• [YOUR OBJECTIVE]:
Verbatim copy, images excluded: write out each record shown below.

[Revision comparison data]
-=-=-=-=-
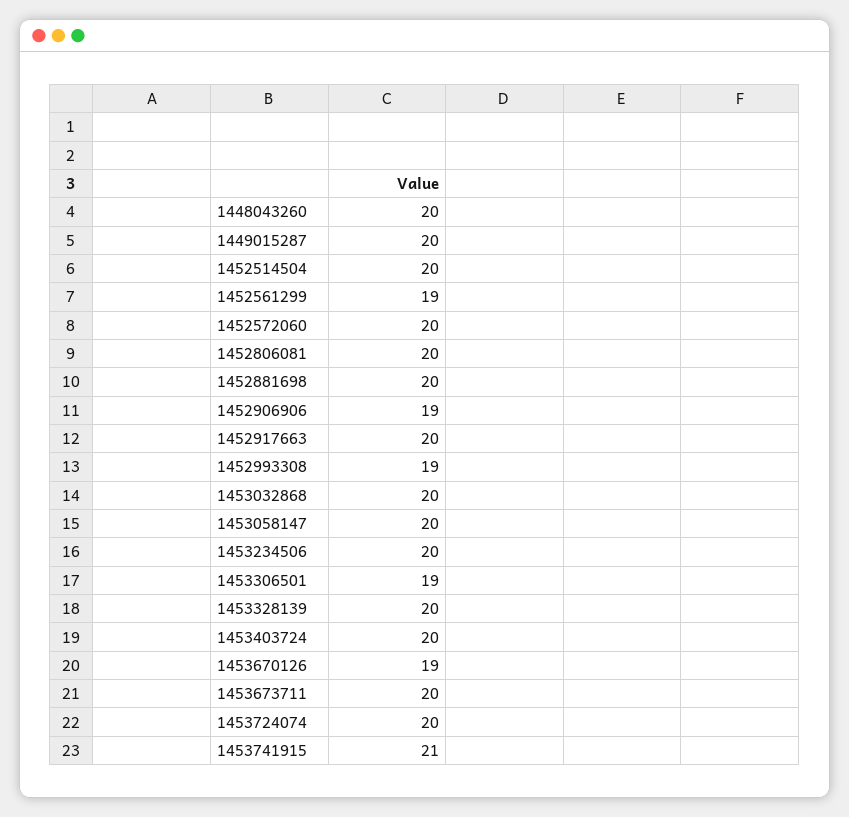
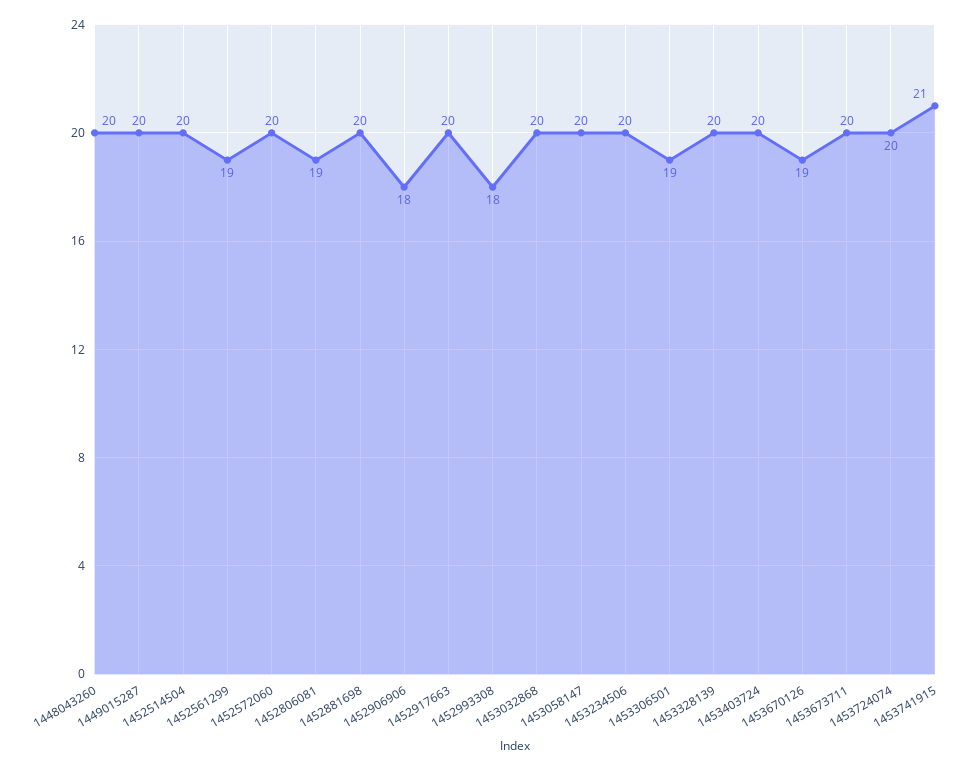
1452806081: 20 -> 19
1452906906: 19 -> 18
1452993308: 19 -> 18

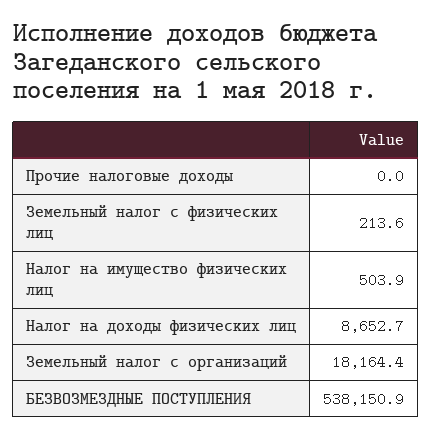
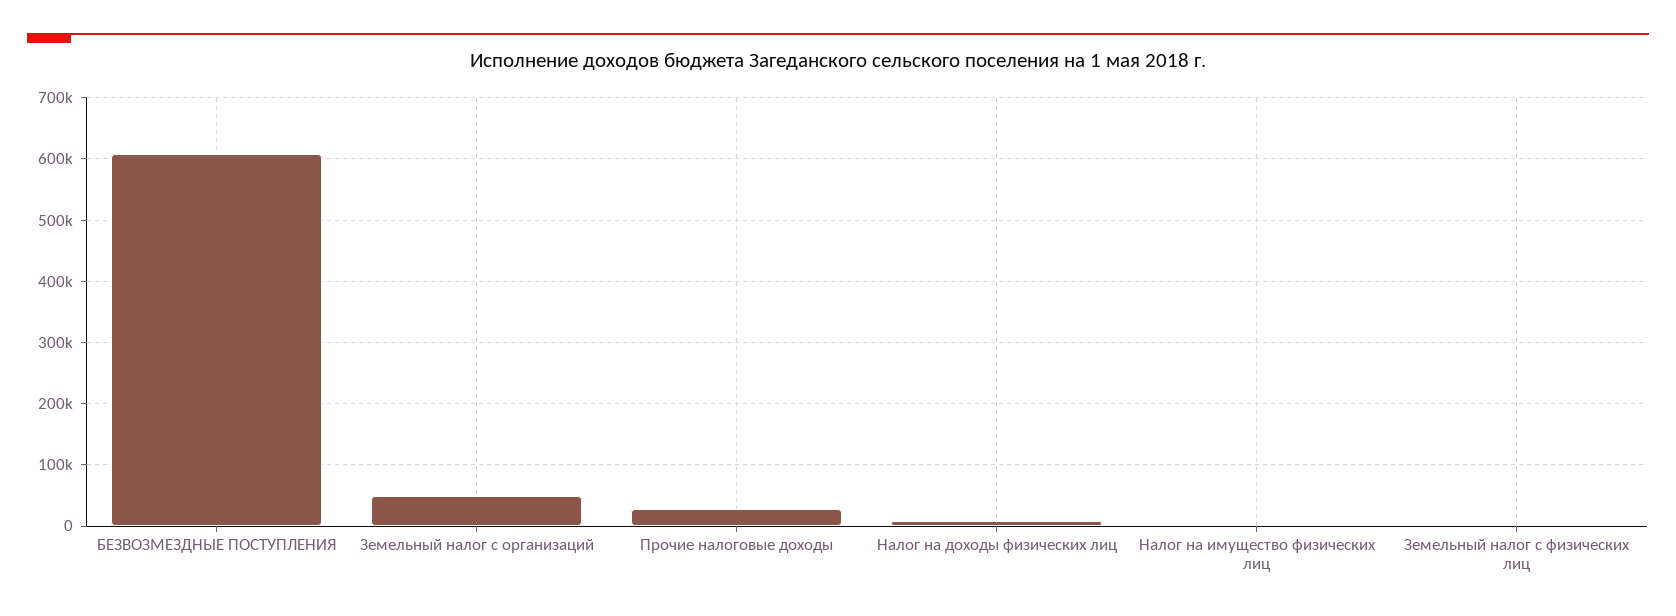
Прочие налоговые доходы: 0 -> 30000
Земельный налог с организаций: 18164.4 -> 50000
БЕЗВОЗМЕЗДНЫЕ ПОСТУПЛЕНИЯ: 538150.9 -> 610000

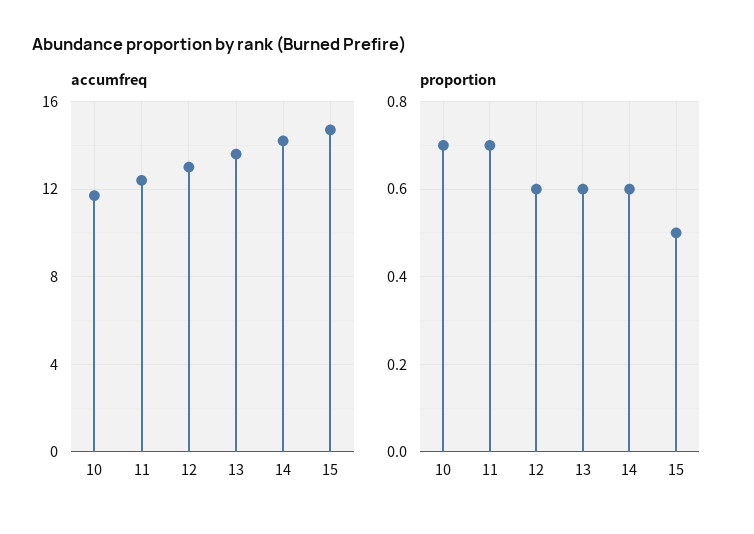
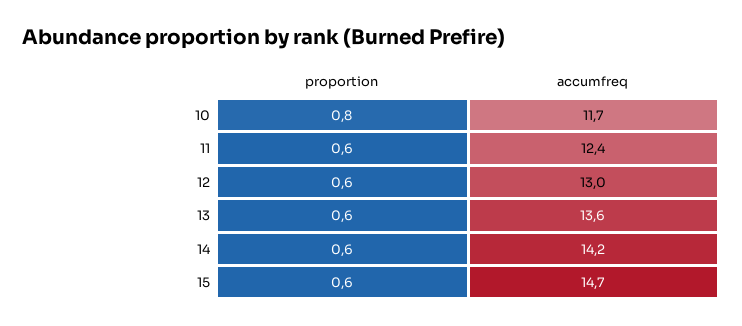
proportion, 10: 0.7 -> 0.8
proportion, 11: 0.7 -> 0.6
proportion, 15: 0.5 -> 0.6

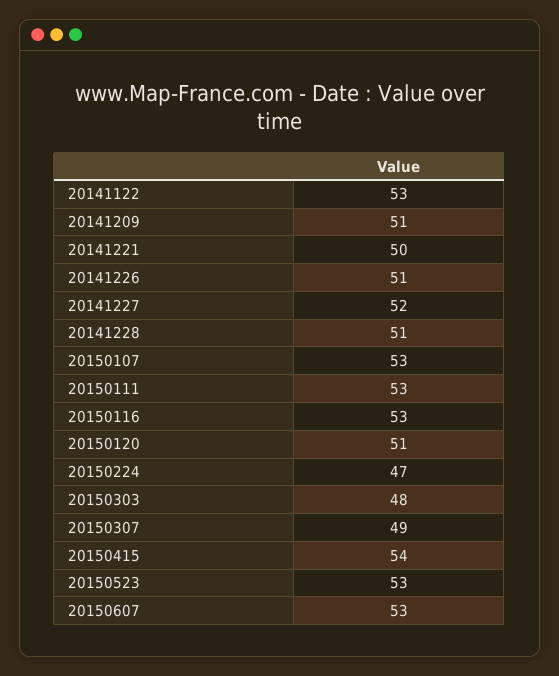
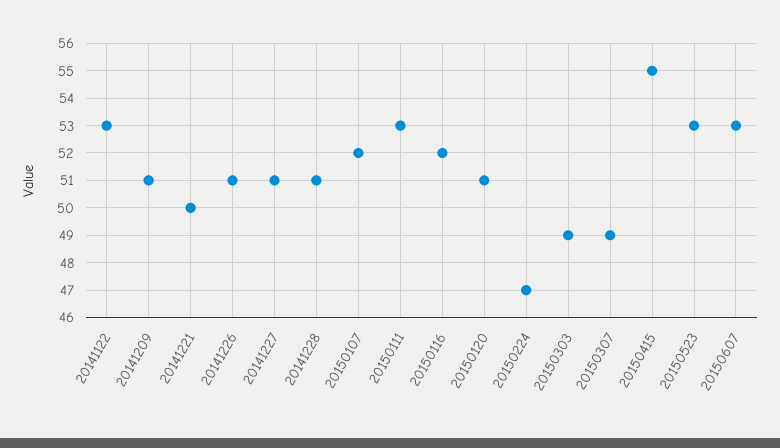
20141227: 52 -> 51
20150107: 53 -> 52
20150116: 53 -> 52
20150303: 48 -> 49
20150415: 54 -> 55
-=-=-=-=-
• [SOLUTION]:
1452806081: 20 -> 19
1452906906: 19 -> 18
1452993308: 19 -> 18

Прочие налоговые доходы: 0 -> 30000
Земельный налог с организаций: 18164.4 -> 50000
БЕЗВОЗМЕЗДНЫЕ ПОСТУПЛЕНИЯ: 538150.9 -> 610000

proportion, 10: 0.7 -> 0.8
proportion, 11: 0.7 -> 0.6
proportion, 15: 0.5 -> 0.6

20141227: 52 -> 51
20150107: 53 -> 52
20150116: 53 -> 52
20150303: 48 -> 49
20150415: 54 -> 55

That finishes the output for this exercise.